• Extract provided:
● ● ● ●
Unpivoted files will have one row for each row in the original files.
In pivoted files each original row will be split into one row per group, plus an extra across groups row.
- Where there is a group of columns for each group, they will be turned into a single column with each value on a new row.
- Values in columns that are independent of group will be repeated on each row.

The default is to aggregate all scenarios, but any combination may be selected.

Pressing “Aggregate” generates the aggregated files.

Each type of csv file is aggregated into a separate csv file whose name begins agg_ or agg_pivot_, so agg_summary.csv will contain the rows from each of the summary.csv files, unpivoted. WeeksNNNNN.csv files are aggregated into a single agg_[pivot_]weeks.csv file. PatientsNNNNN.csv files are aggregated into a single agg_patients.csv file, but they are never pivoted because each row already refers to a single group. Similarly the various frequentist results at the summary, simulation and weeks level are aggregated (if they’ve been output).

RegionIndex.csv is not aggregated.

Each aggregated file begins with the following extra columns, followed by the columns from the original csv file:

Column Name	Comments
Scenario ID	Index of the scenario
Recruitment Profile	A series of columns containing the names of the various profiles used to construct the scenario. Columns that are never used are omitted (e.g. External Subjects Profile if there are no external scenarios)
Dropouts Profile
Longitudinal Rates Profile
Group Response Profile
External Subjects Profile
Agg Timestamp	Date and time when aggregation was performed
P(TS)	Proportion of trial success (early success + late success)
P(TF)	Proportion of trial futility (early futility + late futility)
Sims	Simulation number. Only present in weeks and patients files.
● ● ● ●
• Recorded data:
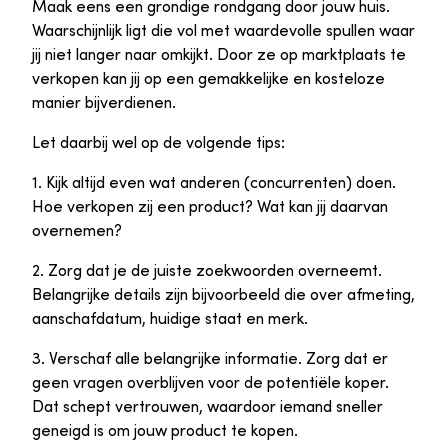
Maak eens een grondige rondgang door jouw huis.
Waarschijnlijk ligt die vol met waardevolle spullen waar
jij niet langer naar omkijkt. Door ze op marktplaats te
verkopen kan jij op een gemakkelijke en kosteloze
manier bijverdienen.
Let daarbij wel op de volgende tips:
1. Kijk altijd even wat anderen (concurrenten) doen.
Hoe verkopen zij een product? Wat kan jij daarvan
overnemen?
2. Zorg dat je de juiste zoekwoorden overneemt.
Belangrijke details zijn bijvoorbeeld die over afmeting,
aanschafdatum, huidige staat en merk.
3. Verschaf alle belangrijke informatie. Zorg dat er
geen vragen overblijven voor de potentiële koper.
Dat schept vertrouwen, waardoor iemand sneller
geneigd is om jouw product te kopen.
● ● ● ●
• Set of tasks:
1. Transcribe the part of the aggregated csv file text from "Each type of" up to and including "is not aggregated.".
2. Go on with the text about aggregating csv files from where it stops.

• Exercise responses:
1.
Each type of csv file is aggregated into a separate csv file whose name begins agg_ or agg_pivot_, so agg_summary.csv will contain the rows from each of the summary.csv files, unpivoted. WeeksNNNNN.csv files are aggregated into a single agg_[pivot_]weeks.csv file. PatientsNNNNN.csv files are aggregated into a single agg_patients.csv file, but they are never pivoted because each row already refers to a single group. Similarly the various frequentist results at the summary, simulation and weeks level are aggregated (if they’ve been output).

RegionIndex.csv is not aggregated.

2.
Group	Only present if pivoted

Design Report

This button becomes enabled once there are simulation results, it uses an R script and R libraries to generate a MS Word document describing the design.

See the FACTS Design Report User Guide for details of what R packages need installing, how FACTS needs configuring to use the correct R instance, how the generate_report() function is run, and where the resulting report can be found.

Graphs of Simulation Results

To enable swift visualization and analysis of the simulation results, FACTS has a number of pre-defined graphs it can display. Full and detailed simulation results are available in ‘csv’ format files that can be loaded into other analysis tools allowing any aspect of the simulation to be explored. These files are described in Section 15, below.

Box and whisker plot conventions

The mean probability is plotted as a large dot.
The median value is plotted as a dashed line.
The 25-75^th quantile range is plotted as the “box” portion of each point.
The “whiskers” extend to the largest and smallest values within 1 ½ times the interquartile range from either end of the box.
Points outside the whisker range are considered outliers, and are plotted as small blue dots. Note that it may be difficult to see all of these symbols if they are plotted at the same value.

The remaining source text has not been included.